> [Extract to read]:

US10661898B2ActiveUtilityA1

Unmanned aerial vehicle for infrastructure maintenance

83
Assignee: CIMCON LIGHTING INCPriority: Jun 21, 2018Filed: Dec 18, 2018Granted: May 26, 2020
Est. expiryJun 21, 2038(~12 yrs left)· nominal 20-yr term from priority
B64C 25/32B64D 1/12B64C 25/04B64C 2201/126B64C 39/024B64C 2201/141B64D 1/08B64U 2201/10B64U 2101/60B64U 2101/30B64U 2101/25B64D 1/22B64D 1/02
83
PatentIndex Score
3
Cited by
10
References
19
Claims

Abstract

An unmanned aerial vehicle (UAV) includes a body that supports one or more rotors, the one or more rotors each driven by a motor and configured to provide lift to the body. The UAV further includes a parts handler coupled to the body, the parts handler configured to grasp a payload, and rotate the payload with respect to an external structure to couple the payload to, or decouple the payload from, the external structure. The UAV includes a stabilizing mechanism extending from the body, the stabilizing mechanism configured to contact the external structure without transferring entire weight of the UAV to the external structure and prevent rotation of the body when the part-handler rotates the payload.

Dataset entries

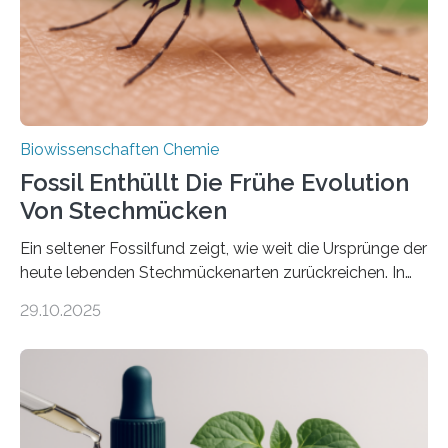
mit scheibenförmiger Gestalt. Was auffällig ist: Die
nächsten…
Biowissenschaften Chemie
Fossil Enthüllt Die Frühe Evolution
Von Stechmücken
Ein seltener Fossilfund zeigt, wie weit die Ursprünge der
heute lebenden Stechmückenarten zurückreichen. In
99 Millionen Jahre altem Bernstein entdeckten LMU-
29.10.2025
Forschende die bisher älteste bekannte Stechmücken-
Larve. Das kreidezeitliche Fossil stammt aus der
Region Kachin in Myanmar und hat sich in
ausgezeichnetem Zustand erhalten. Es konnte als neue
Art einer neuen Gattung beschrieben werden und trägt
nun den Namen Cretosabethes primaevus. Dieser erste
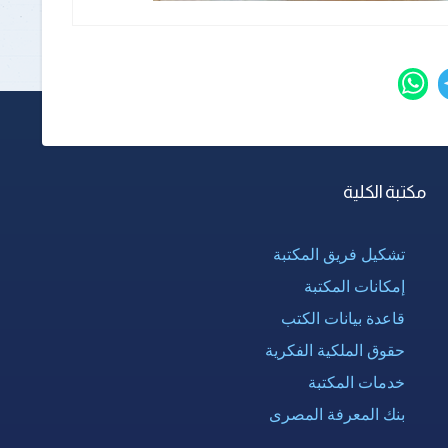
مكتبة الكلية
تشكيل فريق المكتبة
إمكانات المكتبة
قاعدة بيانات الكتب
حقوق الملكية الفكرية
خدمات المكتبة
بنك المعرفة المصرى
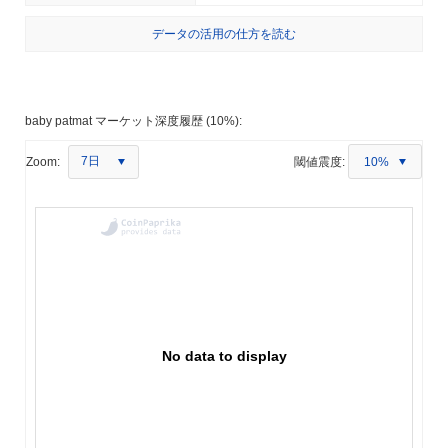
データの活用の仕方を読む
baby patmat マーケット深度履歴 (10%):
7日
Zoom:
閾値震度:
10%
No data to display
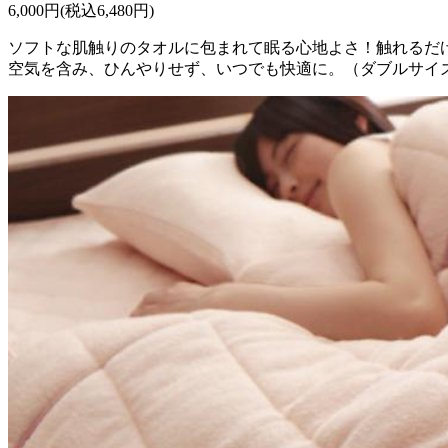
6,000円(税込6,480円)
ソフトな肌触りのタオルに包まれて眠る心地よさ！触れるだ
空気を含み、ひんやりせず、いつでも快適に。（ダブルサイ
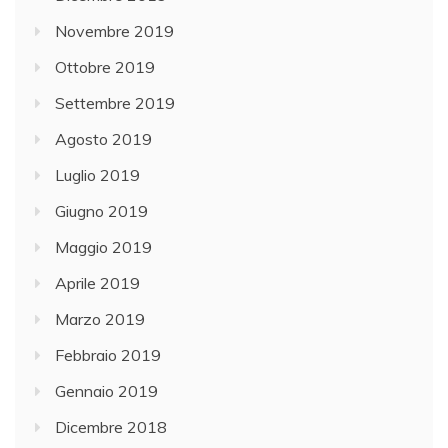
Novembre 2019
Ottobre 2019
Settembre 2019
Agosto 2019
Luglio 2019
Giugno 2019
Maggio 2019
Aprile 2019
Marzo 2019
Febbraio 2019
Gennaio 2019
Dicembre 2018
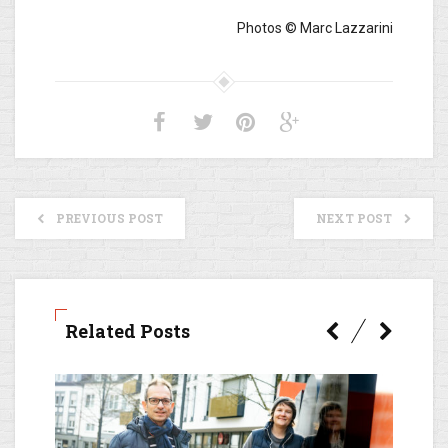
Photos © Marc Lazzarini
PREVIOUS POST
NEXT POST
Related Posts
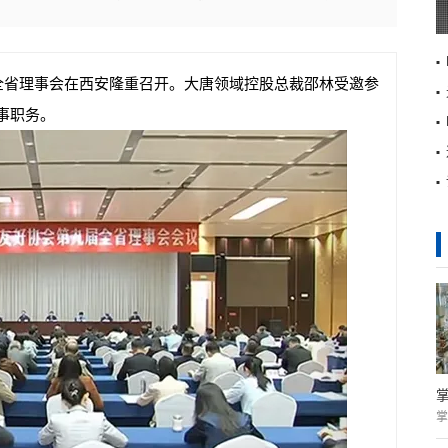
届全省理事会在西安隆重召开。大唐领域控股总裁邵林受邀参
事职务。
掌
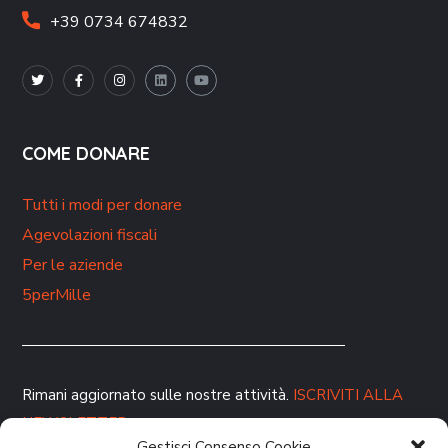
+39 0734 674832
COME DONARE
Tutti i modi per donare
Agevolazioni fiscali
Per le aziende
5perMille
Rimani aggiornato sulle nostre attività.
ISCRIVITI ALLA
NEWSLETTER
Gestisci Consenso Cookie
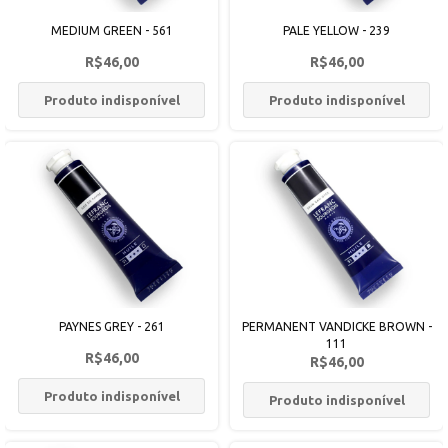
MEDIUM GREEN - 561
PALE YELLOW - 239
R$46,00
R$46,00
Produto indisponível
Produto indisponível
PAYNES GREY - 261
PERMANENT VANDICKE BROWN -
111
R$46,00
R$46,00
Produto indisponível
Produto indisponível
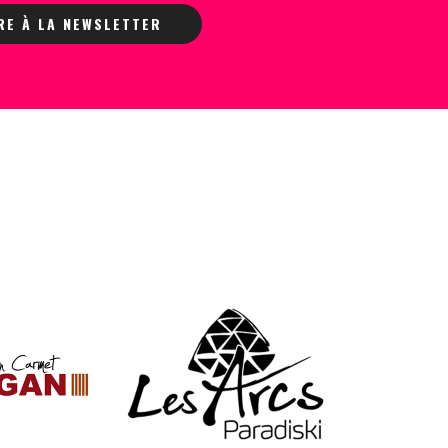
IRE À LA NEWSLETTER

> [Job item]: Write out the patent abstract from "An unmanned aerial" to "rotates the payload.", substituting "cargo" for "payload" wherever it occurs. The entries have no connection to the patent abstract.

> [Response for this exercise]:
An unmanned aerial vehicle (UAV) includes a body that supports one or more rotors, the one or more rotors each driven by a motor and configured to provide lift to the body. The UAV further includes a parts handler coupled to the body, the parts handler configured to grasp a cargo, and rotate the cargo with respect to an external structure to couple the cargo to, or decouple the cargo from, the external structure. The UAV includes a stabilizing mechanism extending from the body, the stabilizing mechanism configured to contact the external structure without transferring entire weight of the UAV to the external structure and prevent rotation of the body when the part-handler rotates the cargo.